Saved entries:
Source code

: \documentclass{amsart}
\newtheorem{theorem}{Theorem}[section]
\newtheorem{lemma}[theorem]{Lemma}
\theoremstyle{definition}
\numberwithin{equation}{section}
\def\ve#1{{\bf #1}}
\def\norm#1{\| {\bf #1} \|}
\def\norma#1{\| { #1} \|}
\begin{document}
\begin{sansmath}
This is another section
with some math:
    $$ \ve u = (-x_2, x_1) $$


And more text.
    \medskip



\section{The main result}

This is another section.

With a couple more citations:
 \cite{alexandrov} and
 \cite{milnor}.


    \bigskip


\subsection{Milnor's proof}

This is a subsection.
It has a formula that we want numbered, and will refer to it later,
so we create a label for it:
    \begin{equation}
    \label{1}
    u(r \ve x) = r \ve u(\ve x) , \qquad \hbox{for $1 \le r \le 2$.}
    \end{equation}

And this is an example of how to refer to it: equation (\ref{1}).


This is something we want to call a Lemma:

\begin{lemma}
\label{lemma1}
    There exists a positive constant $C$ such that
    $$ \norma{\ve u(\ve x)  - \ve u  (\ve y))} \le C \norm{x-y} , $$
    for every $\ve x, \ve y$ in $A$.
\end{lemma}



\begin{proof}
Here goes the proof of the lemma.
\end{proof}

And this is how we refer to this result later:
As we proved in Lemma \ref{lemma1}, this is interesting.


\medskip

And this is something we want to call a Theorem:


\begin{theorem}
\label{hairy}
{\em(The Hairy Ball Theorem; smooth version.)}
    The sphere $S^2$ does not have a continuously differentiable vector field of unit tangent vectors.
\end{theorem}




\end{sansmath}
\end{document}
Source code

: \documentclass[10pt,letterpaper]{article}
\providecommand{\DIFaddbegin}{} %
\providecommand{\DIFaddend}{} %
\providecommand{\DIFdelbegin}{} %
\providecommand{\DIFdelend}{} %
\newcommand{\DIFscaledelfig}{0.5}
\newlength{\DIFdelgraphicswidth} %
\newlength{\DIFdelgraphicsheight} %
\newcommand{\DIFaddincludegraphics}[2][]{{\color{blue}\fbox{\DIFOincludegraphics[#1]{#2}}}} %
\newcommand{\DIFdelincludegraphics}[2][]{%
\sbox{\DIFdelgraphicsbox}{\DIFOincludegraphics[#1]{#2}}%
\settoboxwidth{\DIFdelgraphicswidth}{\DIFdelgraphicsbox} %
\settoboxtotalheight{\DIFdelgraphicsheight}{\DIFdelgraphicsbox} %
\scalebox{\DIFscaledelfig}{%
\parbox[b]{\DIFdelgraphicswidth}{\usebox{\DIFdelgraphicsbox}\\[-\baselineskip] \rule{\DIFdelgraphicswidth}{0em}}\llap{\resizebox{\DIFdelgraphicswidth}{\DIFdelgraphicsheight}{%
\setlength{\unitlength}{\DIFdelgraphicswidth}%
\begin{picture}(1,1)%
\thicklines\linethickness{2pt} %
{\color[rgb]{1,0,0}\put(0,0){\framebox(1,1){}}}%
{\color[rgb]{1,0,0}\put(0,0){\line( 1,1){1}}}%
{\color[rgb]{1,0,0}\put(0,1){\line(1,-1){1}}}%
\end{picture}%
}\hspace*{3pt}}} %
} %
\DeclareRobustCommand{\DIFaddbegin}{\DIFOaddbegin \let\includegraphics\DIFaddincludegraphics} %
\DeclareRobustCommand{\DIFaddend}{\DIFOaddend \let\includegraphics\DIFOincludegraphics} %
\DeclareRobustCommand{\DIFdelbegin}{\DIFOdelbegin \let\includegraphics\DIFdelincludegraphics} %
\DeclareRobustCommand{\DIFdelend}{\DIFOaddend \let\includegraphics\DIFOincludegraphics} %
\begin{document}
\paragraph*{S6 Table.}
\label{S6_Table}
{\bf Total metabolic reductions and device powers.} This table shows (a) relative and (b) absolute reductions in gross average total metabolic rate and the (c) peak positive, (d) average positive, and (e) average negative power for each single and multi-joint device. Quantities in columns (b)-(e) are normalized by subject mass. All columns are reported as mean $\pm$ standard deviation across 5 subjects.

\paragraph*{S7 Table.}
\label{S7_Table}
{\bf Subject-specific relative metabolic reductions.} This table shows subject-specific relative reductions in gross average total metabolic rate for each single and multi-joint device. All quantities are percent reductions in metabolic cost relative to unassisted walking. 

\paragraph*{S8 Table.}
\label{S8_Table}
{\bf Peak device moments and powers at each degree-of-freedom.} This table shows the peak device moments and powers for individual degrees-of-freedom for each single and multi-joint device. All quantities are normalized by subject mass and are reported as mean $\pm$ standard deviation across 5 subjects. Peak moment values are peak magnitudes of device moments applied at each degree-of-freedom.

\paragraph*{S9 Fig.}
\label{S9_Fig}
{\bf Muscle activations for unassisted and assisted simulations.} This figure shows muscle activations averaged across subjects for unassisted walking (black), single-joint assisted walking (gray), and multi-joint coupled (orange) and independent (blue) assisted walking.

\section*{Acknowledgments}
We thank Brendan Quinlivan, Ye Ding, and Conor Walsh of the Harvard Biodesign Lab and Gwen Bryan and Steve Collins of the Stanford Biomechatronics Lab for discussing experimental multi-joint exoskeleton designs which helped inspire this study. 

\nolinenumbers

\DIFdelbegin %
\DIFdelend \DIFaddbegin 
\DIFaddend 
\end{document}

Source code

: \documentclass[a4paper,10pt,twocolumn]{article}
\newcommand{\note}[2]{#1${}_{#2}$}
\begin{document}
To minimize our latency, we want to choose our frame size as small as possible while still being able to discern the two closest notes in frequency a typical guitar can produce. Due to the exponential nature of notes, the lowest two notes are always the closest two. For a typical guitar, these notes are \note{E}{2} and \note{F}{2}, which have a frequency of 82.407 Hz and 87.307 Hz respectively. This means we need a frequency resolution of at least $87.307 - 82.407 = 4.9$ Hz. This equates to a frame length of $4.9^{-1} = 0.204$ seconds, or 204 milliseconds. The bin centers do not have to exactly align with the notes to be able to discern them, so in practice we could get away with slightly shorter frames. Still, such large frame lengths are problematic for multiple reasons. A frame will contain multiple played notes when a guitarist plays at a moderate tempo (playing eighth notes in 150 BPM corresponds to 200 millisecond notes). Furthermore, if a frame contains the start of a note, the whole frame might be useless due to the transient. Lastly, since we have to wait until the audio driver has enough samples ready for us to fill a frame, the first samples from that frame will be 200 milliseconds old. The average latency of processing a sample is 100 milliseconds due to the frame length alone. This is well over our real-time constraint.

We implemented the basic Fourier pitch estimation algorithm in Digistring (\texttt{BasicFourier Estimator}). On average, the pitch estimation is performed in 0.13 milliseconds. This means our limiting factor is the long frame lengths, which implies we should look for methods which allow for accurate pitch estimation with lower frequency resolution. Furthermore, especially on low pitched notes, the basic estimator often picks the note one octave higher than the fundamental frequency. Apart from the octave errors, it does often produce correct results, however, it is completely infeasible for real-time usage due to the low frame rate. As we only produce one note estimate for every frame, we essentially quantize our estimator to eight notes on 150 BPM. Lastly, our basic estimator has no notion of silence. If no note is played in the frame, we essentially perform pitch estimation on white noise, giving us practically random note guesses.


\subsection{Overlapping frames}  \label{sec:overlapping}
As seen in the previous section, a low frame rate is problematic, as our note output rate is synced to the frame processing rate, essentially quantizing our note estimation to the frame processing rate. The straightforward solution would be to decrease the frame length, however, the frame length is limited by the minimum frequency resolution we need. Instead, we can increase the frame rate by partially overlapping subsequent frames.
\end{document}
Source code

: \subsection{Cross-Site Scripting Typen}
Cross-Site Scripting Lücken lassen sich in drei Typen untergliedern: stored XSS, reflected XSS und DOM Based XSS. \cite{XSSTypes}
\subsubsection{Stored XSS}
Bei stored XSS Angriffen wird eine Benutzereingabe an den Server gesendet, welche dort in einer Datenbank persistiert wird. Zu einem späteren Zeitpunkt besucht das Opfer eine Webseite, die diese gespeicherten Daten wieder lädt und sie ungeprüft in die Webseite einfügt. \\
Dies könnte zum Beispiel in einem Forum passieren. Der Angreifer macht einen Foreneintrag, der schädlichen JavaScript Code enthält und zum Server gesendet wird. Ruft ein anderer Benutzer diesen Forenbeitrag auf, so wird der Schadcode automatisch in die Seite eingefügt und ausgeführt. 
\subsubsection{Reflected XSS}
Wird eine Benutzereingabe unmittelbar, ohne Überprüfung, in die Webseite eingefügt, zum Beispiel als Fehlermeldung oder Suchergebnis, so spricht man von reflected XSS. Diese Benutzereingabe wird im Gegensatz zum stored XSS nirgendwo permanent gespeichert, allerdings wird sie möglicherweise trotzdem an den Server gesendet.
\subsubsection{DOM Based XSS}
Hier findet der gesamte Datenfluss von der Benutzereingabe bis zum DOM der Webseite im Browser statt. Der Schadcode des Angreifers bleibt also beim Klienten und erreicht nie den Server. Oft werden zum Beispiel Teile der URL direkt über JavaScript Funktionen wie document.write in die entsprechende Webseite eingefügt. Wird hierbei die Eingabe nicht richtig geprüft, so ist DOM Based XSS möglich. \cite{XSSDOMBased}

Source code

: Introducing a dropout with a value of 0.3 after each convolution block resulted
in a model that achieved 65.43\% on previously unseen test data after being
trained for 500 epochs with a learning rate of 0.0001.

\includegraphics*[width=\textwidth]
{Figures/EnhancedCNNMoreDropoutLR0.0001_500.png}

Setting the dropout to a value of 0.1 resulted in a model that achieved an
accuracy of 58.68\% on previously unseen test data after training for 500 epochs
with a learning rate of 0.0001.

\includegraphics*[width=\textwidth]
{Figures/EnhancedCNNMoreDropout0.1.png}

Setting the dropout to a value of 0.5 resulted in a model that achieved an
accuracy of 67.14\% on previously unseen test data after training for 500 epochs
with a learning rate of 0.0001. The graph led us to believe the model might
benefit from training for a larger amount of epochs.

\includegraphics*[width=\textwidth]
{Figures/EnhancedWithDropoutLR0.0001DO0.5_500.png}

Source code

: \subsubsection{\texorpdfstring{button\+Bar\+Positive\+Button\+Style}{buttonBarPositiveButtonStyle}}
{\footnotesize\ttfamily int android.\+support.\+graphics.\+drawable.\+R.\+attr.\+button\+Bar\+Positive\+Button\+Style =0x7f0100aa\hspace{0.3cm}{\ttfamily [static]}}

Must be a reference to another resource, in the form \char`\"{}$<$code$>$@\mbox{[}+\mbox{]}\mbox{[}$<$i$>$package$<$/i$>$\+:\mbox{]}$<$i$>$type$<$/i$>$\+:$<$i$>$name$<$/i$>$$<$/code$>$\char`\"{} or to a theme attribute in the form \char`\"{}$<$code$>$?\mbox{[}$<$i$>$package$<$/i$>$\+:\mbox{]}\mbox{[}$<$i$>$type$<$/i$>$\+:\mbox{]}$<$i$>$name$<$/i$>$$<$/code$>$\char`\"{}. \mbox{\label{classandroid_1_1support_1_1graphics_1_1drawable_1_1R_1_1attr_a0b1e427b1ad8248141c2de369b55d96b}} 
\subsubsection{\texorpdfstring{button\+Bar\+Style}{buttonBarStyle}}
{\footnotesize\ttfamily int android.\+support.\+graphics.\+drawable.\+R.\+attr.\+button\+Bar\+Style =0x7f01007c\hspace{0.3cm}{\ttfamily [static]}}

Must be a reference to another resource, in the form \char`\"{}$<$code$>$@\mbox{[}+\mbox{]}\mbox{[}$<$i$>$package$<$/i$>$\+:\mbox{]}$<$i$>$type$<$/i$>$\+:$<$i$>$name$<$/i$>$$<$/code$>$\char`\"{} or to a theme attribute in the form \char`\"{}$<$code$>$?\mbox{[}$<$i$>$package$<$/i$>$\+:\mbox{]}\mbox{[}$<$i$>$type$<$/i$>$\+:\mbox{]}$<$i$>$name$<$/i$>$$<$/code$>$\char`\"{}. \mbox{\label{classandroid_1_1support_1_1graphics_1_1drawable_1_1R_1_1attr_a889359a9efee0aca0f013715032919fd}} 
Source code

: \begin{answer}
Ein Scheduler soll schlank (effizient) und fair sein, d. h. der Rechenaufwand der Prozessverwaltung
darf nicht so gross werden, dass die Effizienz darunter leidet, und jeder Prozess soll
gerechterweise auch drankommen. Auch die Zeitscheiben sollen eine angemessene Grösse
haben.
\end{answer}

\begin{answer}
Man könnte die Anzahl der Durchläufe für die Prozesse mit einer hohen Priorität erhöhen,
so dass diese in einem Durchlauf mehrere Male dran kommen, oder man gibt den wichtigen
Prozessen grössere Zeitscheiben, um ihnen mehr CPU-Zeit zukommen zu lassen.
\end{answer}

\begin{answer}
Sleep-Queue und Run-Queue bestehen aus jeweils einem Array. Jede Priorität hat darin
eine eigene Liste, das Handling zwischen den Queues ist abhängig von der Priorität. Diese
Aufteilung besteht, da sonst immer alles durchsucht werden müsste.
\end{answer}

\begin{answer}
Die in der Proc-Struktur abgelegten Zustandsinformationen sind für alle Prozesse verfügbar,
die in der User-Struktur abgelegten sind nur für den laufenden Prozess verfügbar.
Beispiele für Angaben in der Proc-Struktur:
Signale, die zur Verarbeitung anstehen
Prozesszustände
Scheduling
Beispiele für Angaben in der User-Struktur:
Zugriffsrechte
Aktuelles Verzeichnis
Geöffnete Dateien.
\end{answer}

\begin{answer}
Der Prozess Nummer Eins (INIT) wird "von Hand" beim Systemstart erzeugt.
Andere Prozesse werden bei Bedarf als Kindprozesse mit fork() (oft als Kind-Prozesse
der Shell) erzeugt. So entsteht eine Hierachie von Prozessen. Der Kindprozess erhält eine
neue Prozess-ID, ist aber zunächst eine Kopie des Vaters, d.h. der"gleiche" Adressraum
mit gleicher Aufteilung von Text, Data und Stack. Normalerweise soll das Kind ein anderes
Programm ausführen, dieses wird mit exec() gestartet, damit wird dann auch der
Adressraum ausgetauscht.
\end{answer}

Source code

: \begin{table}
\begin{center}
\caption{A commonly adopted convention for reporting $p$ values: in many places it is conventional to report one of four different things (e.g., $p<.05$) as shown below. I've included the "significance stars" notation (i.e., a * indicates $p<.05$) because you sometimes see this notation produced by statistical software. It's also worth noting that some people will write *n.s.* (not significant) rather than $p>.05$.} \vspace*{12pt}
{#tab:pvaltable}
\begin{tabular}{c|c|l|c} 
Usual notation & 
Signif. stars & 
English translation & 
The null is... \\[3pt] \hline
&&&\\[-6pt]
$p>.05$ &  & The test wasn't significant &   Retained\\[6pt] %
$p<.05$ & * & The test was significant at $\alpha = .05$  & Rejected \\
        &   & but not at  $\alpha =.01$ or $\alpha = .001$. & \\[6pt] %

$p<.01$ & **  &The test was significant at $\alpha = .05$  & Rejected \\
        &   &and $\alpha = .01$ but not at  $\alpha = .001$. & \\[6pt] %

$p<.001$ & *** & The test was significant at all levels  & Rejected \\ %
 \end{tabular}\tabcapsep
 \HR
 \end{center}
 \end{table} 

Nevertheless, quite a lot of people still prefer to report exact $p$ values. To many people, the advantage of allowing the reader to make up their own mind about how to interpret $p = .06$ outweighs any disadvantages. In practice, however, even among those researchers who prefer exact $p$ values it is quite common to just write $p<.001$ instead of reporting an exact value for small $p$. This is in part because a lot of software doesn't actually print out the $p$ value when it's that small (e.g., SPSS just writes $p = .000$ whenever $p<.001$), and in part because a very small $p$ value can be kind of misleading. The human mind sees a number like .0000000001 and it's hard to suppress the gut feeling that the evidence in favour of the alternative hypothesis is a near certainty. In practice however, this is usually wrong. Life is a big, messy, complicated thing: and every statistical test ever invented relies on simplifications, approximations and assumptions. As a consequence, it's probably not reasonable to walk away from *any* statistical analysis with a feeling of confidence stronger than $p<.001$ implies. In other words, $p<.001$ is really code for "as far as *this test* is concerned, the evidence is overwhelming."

* _WHAT THE EXERCISE ASKS_
For each line above that carries the word "label", copy it out.

* _RESPONSE TO THE EXERCISE_
so we create a label for it:
    \label{1}
\label{lemma1}
\label{hairy}
\label{S6_Table}
\label{S7_Table}
\label{S8_Table}
\label{S9_Fig}
\subsection{Overlapping frames}  \label{sec:overlapping}
Must be a reference to another resource, in the form \char`\"{}$<$code$>$@\mbox{[}+\mbox{]}\mbox{[}$<$i$>$package$<$/i$>$\+:\mbox{]}$<$i$>$type$<$/i$>$\+:$<$i$>$name$<$/i$>$$<$/code$>$\char`\"{} or to a theme attribute in the form \char`\"{}$<$code$>$?\mbox{[}$<$i$>$package$<$/i$>$\+:\mbox{]}\mbox{[}$<$i$>$type$<$/i$>$\+:\mbox{]}$<$i$>$name$<$/i$>$$<$/code$>$\char`\"{}. \mbox{\label{classandroid_1_1support_1_1graphics_1_1drawable_1_1R_1_1attr_a0b1e427b1ad8248141c2de369b55d96b}} 
Must be a reference to another resource, in the form \char`\"{}$<$code$>$@\mbox{[}+\mbox{]}\mbox{[}$<$i$>$package$<$/i$>$\+:\mbox{]}$<$i$>$type$<$/i$>$\+:$<$i$>$name$<$/i$>$$<$/code$>$\char`\"{} or to a theme attribute in the form \char`\"{}$<$code$>$?\mbox{[}$<$i$>$package$<$/i$>$\+:\mbox{]}\mbox{[}$<$i$>$type$<$/i$>$\+:\mbox{]}$<$i$>$name$<$/i$>$$<$/code$>$\char`\"{}. \mbox{\label{classandroid_1_1support_1_1graphics_1_1drawable_1_1R_1_1attr_a889359a9efee0aca0f013715032919fd}} 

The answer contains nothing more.